Run:ai, founded in 2018, has been a close collaborator with Nvidia since 2020. While the financial terms of the deal were not disclosed, Israeli newspaper Calcalist estimated the transaction to be worth $700 million. This follows Nvidia's previous major acquisition in Israel, the $7 billion purchase of Mellanox Technologies Ltd. in 2020.
Nvidia's dominance in the AI chip market has drawn scrutiny both domestically and internationally. The company's graphics processing units (GPUs), initially popular in video gaming, are now crucial for training large language models and other AI systems. While companies like Amazon are working to challenge Nvidia's market share, the high demand for these chips—which can cost tens of thousands of dollars each—means they are currently in short supply.
The EU's merger watchdog initiated the investigation following a referral from the Italian competition authority.
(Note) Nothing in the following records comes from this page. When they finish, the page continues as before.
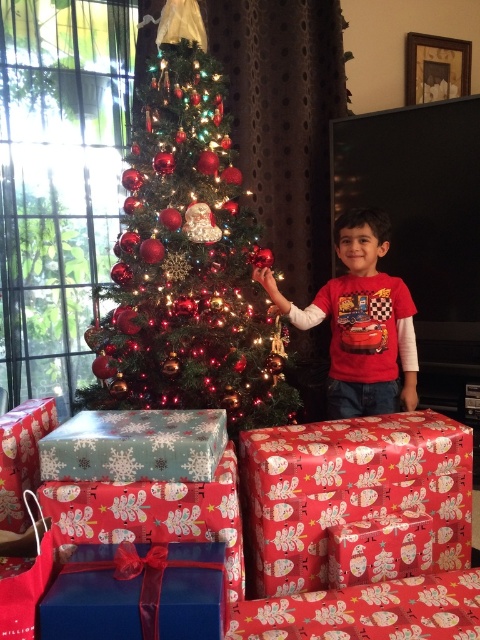
Question: Estimate the real-world distances between objects in this image. Which object is farther from the red wrapping paper gift at center?

Choices:
 (A) shiny green christmas tree at center
 (B) red matte shirt at center

Answer: (A)

Question: Is red wrapping paper gift at center below red matte shirt at center?

Choices:
 (A) no
 (B) yes

Answer: (B)

Question: From the image, what is the correct spatial relationship of shiny green christmas tree at center in relation to red matte shirt at center?

Choices:
 (A) below
 (B) above

Answer: (B)

Question: Does shiny green christmas tree at center appear over red wrapping paper gift at center?

Choices:
 (A) no
 (B) yes

Answer: (B)

Question: Which point is farther to the camera?

Choices:
 (A) pos(360,260)
 (B) pos(205,209)
 (C) pos(454,484)

Answer: (A)

Question: Estimate the real-world distances between objects in this image. Which object is closer to the shiny green christmas tree at center?

Choices:
 (A) red wrapping paper gift at center
 (B) red matte shirt at center

Answer: (B)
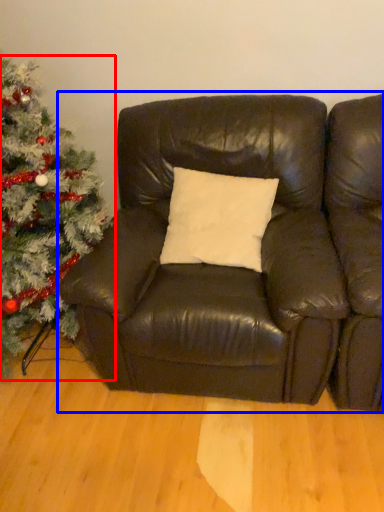
Question: Among these objects, which one is farthest to the camera, christmas tree (highlighted by a red box) or studio couch (highlighted by a blue box)?

Choices:
 (A) christmas tree
 (B) studio couch

Answer: (B)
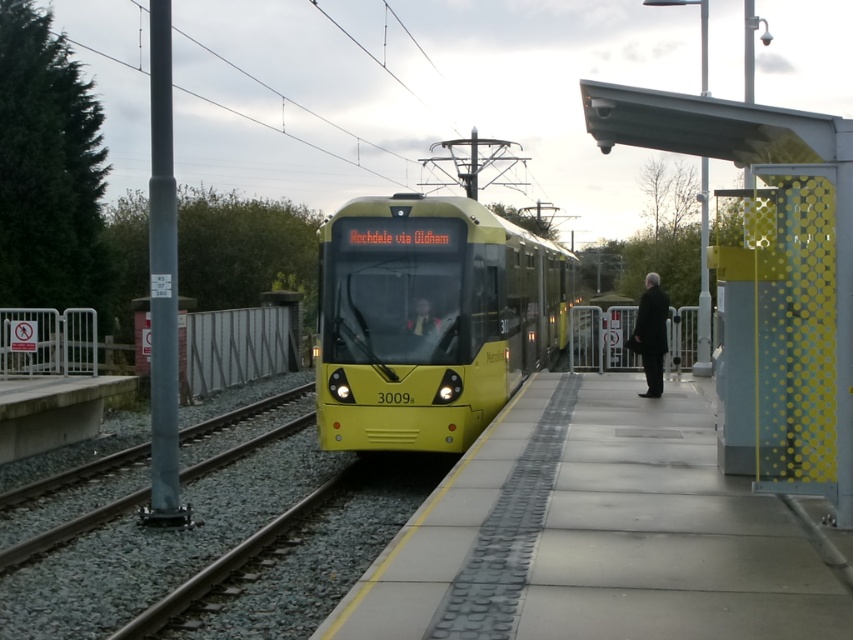
Question: Estimate the real-world distances between objects in this image. Which object is farther from the yellow metallic train at center?

Choices:
 (A) smooth concrete platform at center
 (B) black wool coat at right

Answer: (A)

Question: Can you confirm if smooth concrete platform at center is positioned to the left of black wool coat at right?

Choices:
 (A) yes
 (B) no

Answer: (A)

Question: Among these objects, which one is farthest from the camera?

Choices:
 (A) yellow metallic train at center
 (B) smooth concrete platform at center

Answer: (A)

Question: Is yellow metallic train at center closer to the viewer compared to black wool coat at right?

Choices:
 (A) no
 (B) yes

Answer: (B)

Question: Is smooth concrete platform at center to the left of yellow metallic train at center from the viewer's perspective?

Choices:
 (A) no
 (B) yes

Answer: (A)

Question: Which point appears closest to the camera in this image?

Choices:
 (A) (646, 388)
 (B) (531, 358)
 (C) (540, 433)

Answer: (C)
This was conducted under special powers allowing Brussels to review mergers, including tech deals, that would typically fall below EU review thresholds.
However, these powers have been curtailed by a recent ruling from the EU's Court of Justice in a case concerning Illumina Inc.'s blocked acquisition of Grail Inc. The court determined that the EU's merger watchdog had inappropriately encouraged national regulators to seek EU-level reviews of mergers that would normally be subject to national review. The court stipulated that this system could only be used when national watchdogs already had jurisdiction to conduct their own probe.
This ruling has impacted the EU's ability to scrutinize potentially problematic mergers, including Microsoft Corp.'s investments in Inflection AI.